Vegetarianism is the ultimate denial of feasting. Rather than promoting humanism and a green earth, vegetarianism undermines all the benefits of feasting to both our own people and the Third World’s poor. Vegetarians are selfish, deeply troubled human beings who would be liberated from their anxieties guilt and fears through feasting. But if they were smart enough to feast they would not be vegetarians to begin with. It is a point of riotous hypocrisy that the vegetarian, ever so piously protective of animal species, is indifferent to the suffering that their food mania causes among vegetables. The shriek and squeak of lettuce as it is ripped apart, the torture of boiling broccoli, the gasping suffocation of asparagus in vinaigrette, the agony of oven roasting potatoes, the pleas, the moans and the tears of Brussels sprouts ripped from the mothering arms of their natal stalks. The vegetarian is conveniently, even neurotically, oblivious of the tortured vegetable. Vegetarian cruelty is beyond the curative abilities of psychotherapy. Something sterner needs to be used.

Feasting provides a number of ancillary benefits:

The elderly will be well cared for in their declining years and especially in the few months before death. No more scraggly-assed old ladies and whisper thin old men. People will understand that for rump roast ya’ gotta’ have a rump.

Those who die unclaimed by families will be charitably shared with orphanages. The little lonely ones will go to sleep with warmed, round stomachs and comforted psyches, having enjoyed concrete evidence that they are loved. A whole-body donation provision in one’s will is a sacrament of life.

Feasting will stimulate small business growth, art and literature: jewelry design and construction, reliquaries for the remains, urns, and memoirs of the afterlife, edible tattoos, among others.
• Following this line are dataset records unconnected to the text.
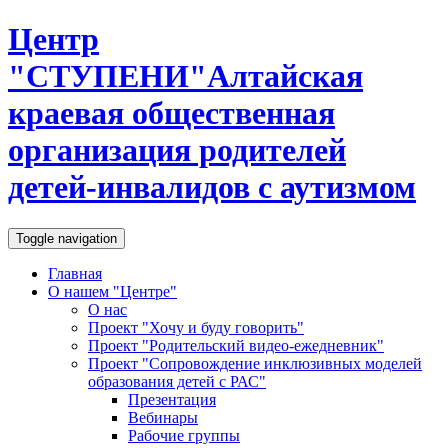
Центр
"
С
Т
У
П
Е
Н
И
"
Алтайская
краевая общественная
организация родителей
детей-инвалидов с аутизмом
Toggle navigation
Главная
О нашем "Центре"
О нас
Проект "Хочу и буду говорить"
Проект "Родительский видео-ежедневник"
Проект "Сопровождение инклюзивных моделей
образования детей с РАС"
Презентация
Вебинары
Рабочие группы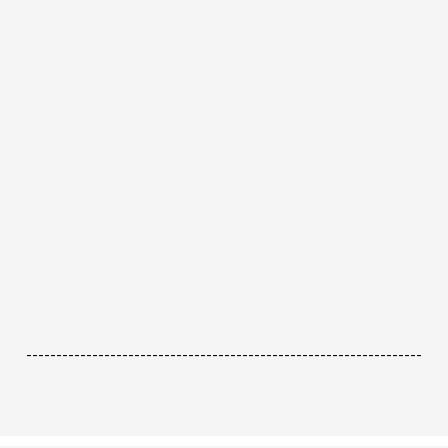
------------------------------------------------------------------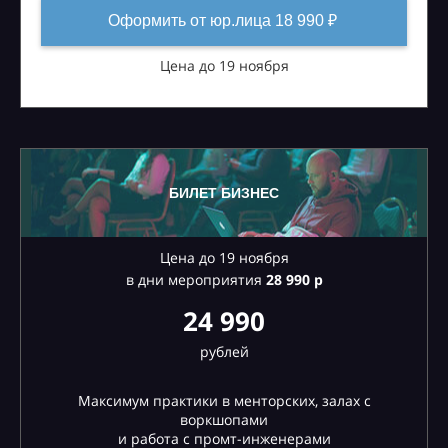
Оформить от юр.лица 18 990 ₽
Цена до 19 ноября
БИЛЕТ БИЗНЕС
Цена до 19 ноября
в дни мероприятия
28
990 р
24 990
рублей
Максимум практики в менторских, залах с
воркшопами
и работа с промт-инженерами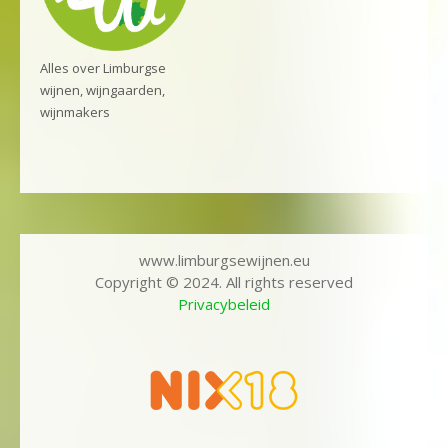
Alles over Limburgse
wijnen, wijngaarden,
wijnmakers
www.limburgsewijnen.eu
Copyright © 2024. All rights reserved
Privacybeleid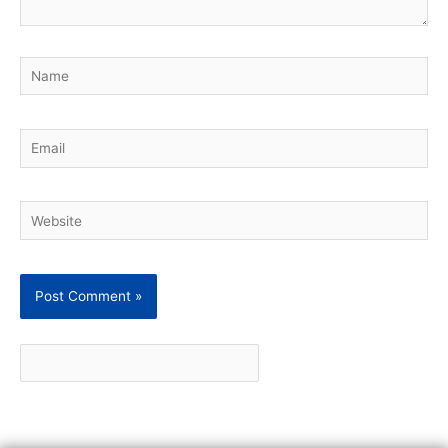
Name
Email
Website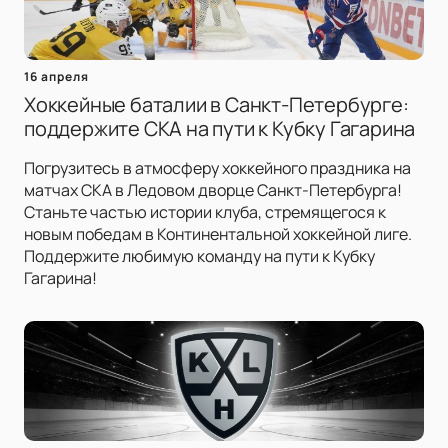
16 апреля
Хоккейные баталии в Санкт-Петербурге:
поддержите СКА на пути к Кубку Гагарина
Погрузитесь в атмосферу хоккейного праздника на
матчах СКА в Ледовом дворце Санкт-Петербурга!
Станьте частью истории клуба, стремящегося к
новым победам в Континентальной хоккейной лиге.
Поддержите любимую команду на пути к Кубку
Гагарина!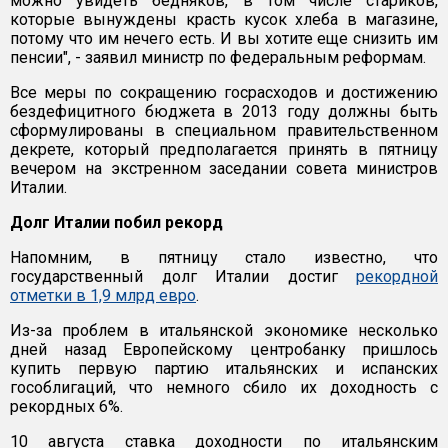
можно увидеть бедняков, в том числе стариков,
которые вынуждены красть кусок хлеба в магазине,
потому что им нечего есть. И вы хотите еще снизить им
пенсии", - заявил министр по федеральным реформам.
Все меры по сокращению госрасходов и достижению
бездефицитного бюджета в 2013 году должны быть
сформулированы в специальном правительственном
декрете, который предполагается принять в пятницу
вечером на экстренном заседании совета министров
Италии.
Долг Италии побил рекорд
Напомним, в пятницу стало известно, что
государственный долг Италии достиг
рекордной
отметки в 1,9 млрд евро
.
Из-за проблем в итальянской экономике несколько
дней назад Европейскому центробанку пришлось
купить первую партию итальянских и испанских
гособлигаций, что немного сбило их доходность с
рекордных 6%.
10 августа ставка доходности по итальянским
Think of the definitive fashion statement made by wearing preserved ears with a pearl insert as earrings or cufflinks, bone necklaces, even the heads of the beloved shrunk and worn as pendants on memorial occasions. Delicatessens for cured flesh. And without irony or a sense of superiority, even the export of surplus bodies to the starving third world. The employment possibilities are enormous.
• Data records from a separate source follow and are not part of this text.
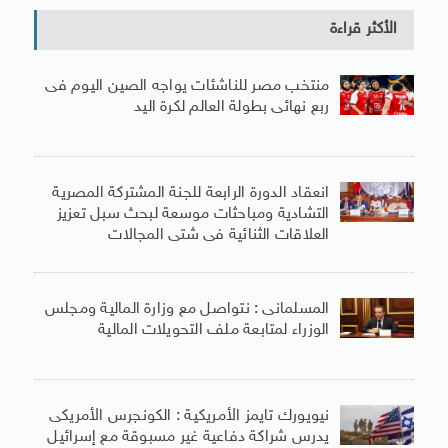
الأكثر قراءة
منتخب مصر للناشئات يواجه الصين اليوم فى
ربع نهائى بطولة العالم لكرة اليد
انعقاد الدورة الرابعة للجنة المشتركة المصرية
التشادية ومباحثات موسعة لبحث سبل تعزيز
العلاقات الثنائية فى شتى المجالات
المسلمانى : نتواصل مع وزارة المالية ومجلس
الوزراء لمتابعة ملف التحويلات المالية
نيويورك تايمز الأمريكية : الكونجرس الأمريكى
يدرس شراكة دفاعية غير مسبوقة مع إسرائيل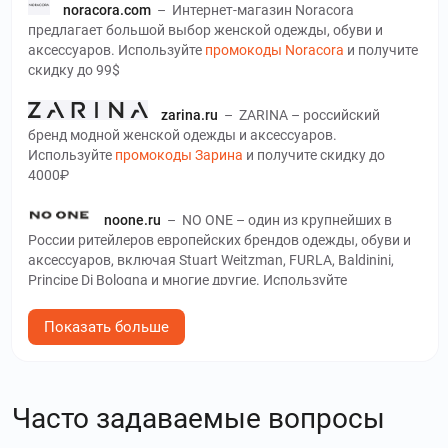
noracora.com
–
Интернет-магазин Noracora
предлагает большой выбор женской одежды, обуви и
аксессуаров. Используйте
промокоды Noracora
и получите
скидку до 99$
zarina.ru
–
ZARINA – российский
бренд модной женской одежды и аксессуаров.
Используйте
промокоды Зарина
и получите скидку до
4000₽
noone.ru
–
NO ONE – один из крупнейших в
России ритейлеров европейских брендов одежды, обуви и
аксессуаров, включая Stuart Weitzman, FURLA, Baldinini,
Principe Di Bologna и многие другие. Используйте
промокоды NO ONE
и получите скидку до 40 %
Показать больше
tvoe.ru
–
Официальный интернет-магазин бренда
ТВОЕ предлагает разнообразный выбор модной одежды,
обуви и аксессуаров для мужчин и женщин. Используйте
промокоды ТВОЕ
и получите скидку до 9₽
Часто задаваемые вопросы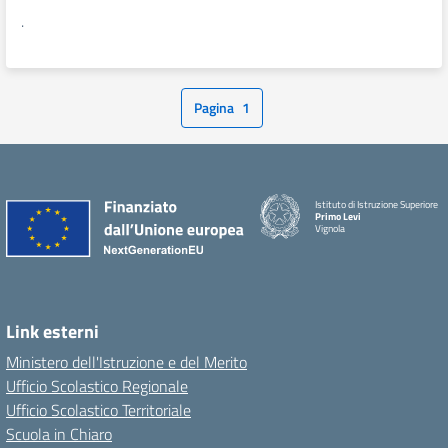
.
Pagina
1
Istituto di Istruzione Superiore
Primo Levi
Vignola
Link esterni
Ministero dell'Istruzione e del Merito
Ufficio Scolastico Regionale
Ufficio Scolastico Territoriale
Scuola in Chiaro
Day trippers from abroad, notably Canada and Mexico, will flock to America for tastings, swelling the tourist trade and improving our balance of payments.

Feasting further offers countercyclical macroeconomic benefits. Greater mortality during hard times will enhance the supply of high-quality protein leading to improved nutrition among survivors that stimulates their contributions to the economy without increasing taxes.

Not least of all, feasting refreshes the meaning of finger food.

There are a few additional considerations:

Just as there was initial resistance to adopting automobiles, phones, computers and monogamy, there will certainly be a reluctance among several people to accept feasting especially if vegetarians maintain their prominence. Movement feasters need to advocate, lobby, and publicize: tee shirts, conventions, community sing-a-longs, bake sales and recipe competitions. For a generation or two politics will be obsessed with the struggle between feasters and gaggers. But reason and Pepto-Bismol will eventually triumph.

Further, some few will not be eaten. As the ultimate punishment for terrible crimes some will not be tolerated as feast food; the nation will refuse to eat them. Their souls will roam the afterlife even as feasting supplants salvation as the ultimate soul-quest of believers.

To sum up the meaning of feasting — for centuries, human beings have been consuming each other but now, with compassion, wisdom and good manners through feasting.